Hoffentlich besänftigen mich die Strahlen der Maisonne bei was auch immer sich in diesem Umschlag befindet. Je schneller ich es hinter mich bringe, desto besser. Wahrscheinlich ist es die Nebenkostenabrechnung. Vor der gruselt es mich jedes Mal. Ich stopfe den Umschlag in die Hosentasche und schüttelte das Schreiben auf.
Kündigung des Mietverhältnisses zum 31.12.
Einen Moment steht die Welt still und ich starre auf die Betreffzeile. Die haben mir mein Atelier gekündigt? Das ist ein schlechter Witz, oder?
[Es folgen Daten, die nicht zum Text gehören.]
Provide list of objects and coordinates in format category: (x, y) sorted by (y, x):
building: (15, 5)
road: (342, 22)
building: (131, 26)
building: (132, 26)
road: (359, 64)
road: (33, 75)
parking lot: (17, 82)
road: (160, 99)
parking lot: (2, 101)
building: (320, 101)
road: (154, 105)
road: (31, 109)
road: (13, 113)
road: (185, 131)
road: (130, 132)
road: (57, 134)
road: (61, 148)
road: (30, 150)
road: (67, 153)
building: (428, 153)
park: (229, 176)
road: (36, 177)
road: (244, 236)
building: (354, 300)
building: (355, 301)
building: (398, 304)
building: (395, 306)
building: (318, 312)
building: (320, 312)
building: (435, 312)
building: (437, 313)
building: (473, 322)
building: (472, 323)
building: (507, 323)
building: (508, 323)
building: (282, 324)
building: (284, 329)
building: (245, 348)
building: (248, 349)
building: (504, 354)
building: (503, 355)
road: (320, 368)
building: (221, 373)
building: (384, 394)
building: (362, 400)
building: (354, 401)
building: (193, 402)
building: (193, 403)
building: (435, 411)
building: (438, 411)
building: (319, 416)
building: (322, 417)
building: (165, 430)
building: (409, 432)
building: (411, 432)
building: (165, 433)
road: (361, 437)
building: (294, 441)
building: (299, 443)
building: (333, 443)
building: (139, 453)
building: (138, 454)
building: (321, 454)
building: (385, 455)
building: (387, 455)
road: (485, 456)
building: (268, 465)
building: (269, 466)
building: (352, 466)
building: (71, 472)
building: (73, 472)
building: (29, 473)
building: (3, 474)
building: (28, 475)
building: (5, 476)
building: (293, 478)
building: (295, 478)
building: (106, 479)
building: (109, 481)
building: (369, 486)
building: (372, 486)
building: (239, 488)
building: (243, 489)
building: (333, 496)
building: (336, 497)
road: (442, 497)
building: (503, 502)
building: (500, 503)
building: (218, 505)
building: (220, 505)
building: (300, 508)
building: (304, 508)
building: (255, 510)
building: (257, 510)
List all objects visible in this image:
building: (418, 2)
Das kann nicht sein! Das ist mein Arbeitsplatz und ich bin seit fünf Jahren treue und pünktlich zahlende Mieterin! Man hat keinen Grund, mich zu kündigen!
Fassungslos schnappe ich nach Luft und mein Blick huscht so schnell über den Text, dass ich den Inhalt kaum fassen kann.
… Bausubstanz marode … Sanierung notwendig … alle Mieter müssen für die Zeit des Umbaus ausziehen. Räumung zum 31.12. … haben Priorität für die Anmietung der neuen Räumlichkeiten …
Ich verstehe nur Bahnhof und lese das Ganze erneut. Nach wie vor kommt nicht alles in meinem Hirn an. Lediglich die Tatsache, dass ich meinen Arbeitsplatz verlieren werde, schreit so laut, dass alle anderen Gedanken übertönt werden.
Aus der Brusttasche meiner Latzhose ziehe ich mein Handy und gebe die Nummer der Hausverwaltung ein. Wahrscheinlich ist das alles nicht so schlimm, wie es mir vorkommt. Ich muss mir von der Verwaltung direkt anhören, was geplant ist. Bestimmt reagiere ich über – darin bin ich gut.
»Hausverwaltung Dorton.« Die Dame am anderen Ende des Telefons klingt freundlich, aber bestimmt und ein bisschen, als hätte sie mit meinem Anruf gerechnet.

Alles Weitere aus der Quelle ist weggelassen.